Knowing that results of different methods are identical if exactly one of Spool or Sw is used, we can focus on comparisons based on Spool and Sw independent of the methods. Figure 1 illustrates an example of estimated hyperplanes based on one training data set with equal class sizes and ρ = 0 using the estimate Spool (gda, fda) on the left and Sw (wgda, wfda) on the right. Each plot shows two sets of hyperplanes: one for priors \(\pi _{1} = \pi _{2} = \pi _{3} = \frac {1}{3}\) (dashed) and one for priors \(\pi _{1} = \frac {1}{10}\), \(\pi _{2} = \frac {1}{5}\), \(\pi _{3} = \frac {7}{10}\) (dotted). If we utilise the estimate Spool and assume equal priors and class sizes, the hyperplanes are identical to those obtained with Sw (see Fig. 1, dashed).

Fig. 1
figure 1

Estimated hyperplanes based on one training data set with ρ = 0, equal class sizes n1 = n2 = n3 = 50 using the estimate Spool (left) and Sw (right). Each plot shows two sets of hyperplanes: one for priors \(\pi _{1} = \pi _{2} = \pi _{3} = \frac {1}{3}\) (dashed) and one for priors \(\pi _{1} = \frac {1}{10}\), \(\pi _{2} = \frac {1}{5}\), \(\pi _{3} = \frac {7}{10}\) (dotted)

The estimated hyperplanes of estimate Spool for unequal priors run parallel to the ones based on equal priors (see Fig. 1, left). In this instance, changing the priors changes the intercepts of the hyperplanes but not the slopes. Thus, the hyperplanes of Spool have an intuitive behaviour by assigning a larger surface to a class with higher prior.

This is not the case if we consider Sw as we can see on the right of Fig. 1. The estimated hyperplanes based on unequal priors (dotted) have both different intercepts and slopes compared to those for equal priors (dashed). Unlike Spool, the estimate Sw depends on the priors.

In practice, GDA and FDA yield the same results for both unequal priors and class sizes, provided the same estimator is used for the covariance matrix Σ. Thereby, the choice of an estimator for the covariance matrix between the groups \(B_{\mu _{w}}\) does not affect the outcome.

5 Conclusion

We resolve the misconceptions of the similarities and differences of linear discriminant analysis based on Gaussian distribution (GDA) and Fisher’s linear discriminant analysis (FDA).

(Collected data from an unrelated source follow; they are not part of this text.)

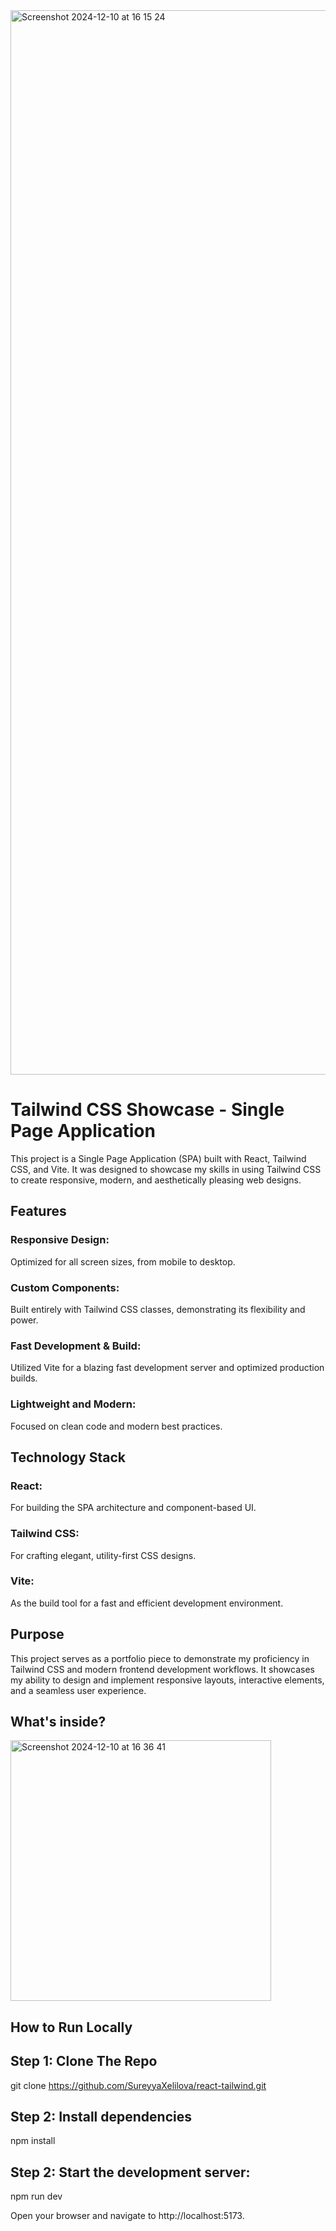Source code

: 
<img width="1703" alt="Screenshot 2024-12-10 at 16 15 24" src="https://github.com/user-attachments/assets/afc16ef9-359d-4d8e-aea4-c7afe6ea35f0">
<h1>Tailwind CSS Showcase - Single Page Application</h3>
This project is a Single Page Application (SPA) built with React, Tailwind CSS, and Vite. It was designed to showcase my skills in using Tailwind CSS to create responsive, modern, and aesthetically pleasing web designs.

<h2>Features</h4>

### Responsive Design:
Optimized for all screen sizes, from mobile to desktop.

### Custom Components: 
Built entirely with Tailwind CSS classes, demonstrating its flexibility and power.

### Fast Development & Build:
Utilized Vite for a blazing fast development server and optimized production builds.

### Lightweight and Modern:
Focused on clean code and modern best practices.

<h2>Technology Stack</h4>
<p><h3>React:</h3> For building the SPA architecture and component-based UI.</p>
<h3>Tailwind CSS:</h3> For crafting elegant, utility-first CSS designs.
<h3>Vite:</h3> As the build tool for a fast and efficient development environment.

<h2>Purpose</h4>
This project serves as a portfolio piece to demonstrate my proficiency in Tailwind CSS and modern frontend development workflows. It showcases my ability to design and implement responsive layouts, interactive elements, and a seamless user experience.

<h2>What's inside?</h4>

<img width="417" alt="Screenshot 2024-12-10 at 16 36 41" src="https://github.com/user-attachments/assets/c2b693d9-e043-47c4-ae2a-f2d5fbb7cff3">


<h2>How to Run Locally</h4>

<h2>Step 1: Clone The Repo</h2>

git clone https://github.com/SureyyaXelilova/react-tailwind.git

<h2>Step 2: Install dependencies</h2>

npm install

<h2>Step 2: Start the development server:</h2>

<p>npm run dev</p>

<p>Open your browser and navigate to http://localhost:5173.</p>
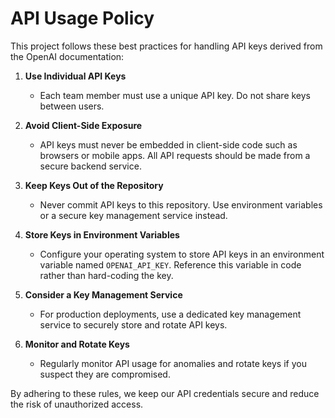 # API Usage Policy

This project follows these best practices for handling API keys derived from the OpenAI documentation:

1. **Use Individual API Keys**
   - Each team member must use a unique API key. Do not share keys between users.

2. **Avoid Client-Side Exposure**
   - API keys must never be embedded in client-side code such as browsers or mobile apps. All API requests should be made from a secure backend service.

3. **Keep Keys Out of the Repository**
   - Never commit API keys to this repository. Use environment variables or a secure key management service instead.

4. **Store Keys in Environment Variables**
   - Configure your operating system to store API keys in an environment variable named `OPENAI_API_KEY`. Reference this variable in code rather than hard-coding the key.

5. **Consider a Key Management Service**
   - For production deployments, use a dedicated key management service to securely store and rotate API keys.

6. **Monitor and Rotate Keys**
   - Regularly monitor API usage for anomalies and rotate keys if you suspect they are compromised.

By adhering to these rules, we keep our API credentials secure and reduce the risk of unauthorized access.
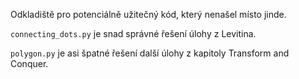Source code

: Odkladiště pro potenciálně užitečný kód, který nenašel místo jinde.

`connecting_dots.py` je snad správné řešení úlohy z Levitina.

`polygon.py` je asi špatné řešení další úlohy z kapitoly Transform and Conquer.
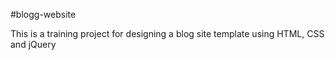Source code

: #blogg-website

This is a training project for designing a blog site template using HTML, CSS and jQuery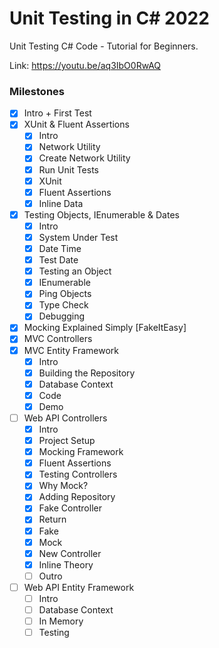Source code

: # Unit Testing in C# 2022

Unit Testing C# Code - Tutorial for Beginners.

Link: <https://youtu.be/aq3IbO0RwAQ>

### Milestones

- [x] Intro + First Test
- [x] XUnit & Fluent Assertions
  - [x] Intro
  - [x] Network Utility
  - [x] Create Network Utility
  - [x] Run Unit Tests
  - [x] XUnit
  - [x] Fluent Assertions
  - [x] Inline Data
- [x] Testing Objects, IEnumerable & Dates
  - [x] Intro
  - [x] System Under Test
  - [x] Date Time
  - [x] Test Date
  - [x] Testing an Object
  - [x] IEnumerable
  - [x] Ping Objects
  - [x] Type Check
  - [x] Debugging
- [x] Mocking Explained Simply [FakeItEasy]
- [x] MVC Controllers
- [x] MVC Entity Framework
  - [x] Intro
  - [x] Building the Repository
  - [x] Database Context
  - [x] Code
  - [x] Demo
- [ ] Web API Controllers
  - [x] Intro
  - [x] Project Setup
  - [x] Mocking Framework
  - [x] Fluent Assertions
  - [x] Testing Controllers
  - [x] Why Mock?
  - [x] Adding Repository
  - [x] Fake Controller
  - [x] Return
  - [x] Fake
  - [x] Mock
  - [x] New Controller
  - [x] Inline Theory
  - [ ] Outro
- [ ] Web API Entity Framework
  - [ ] Intro
  - [ ] Database Context
  - [ ] In Memory
  - [ ] Testing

We prove that GDA and FDA are identical even if unequal priors are present (see Section 3) given an appropriate penalty in Fisher’s discriminant score is introduced (see Eq. 17, Section 2.2). We focus on the comparison of the discriminant rules of both methods, because there is no straightforward way to get posterior probabilities from an FDA for further comparisons. Without the penalty, the same results can only be obtained if we assume equal priors.

Necessarily, in applications, the estimator for the covariance matrix must be the same (see Section 4.4). Otherwise, identical results can only be obtained if equal priors and equal class sizes are given. We show that different estimators for the covariance matrix can yield different hyperplanes. Whereas, the choice of an estimator for the covariance matrix between the groups does not matter.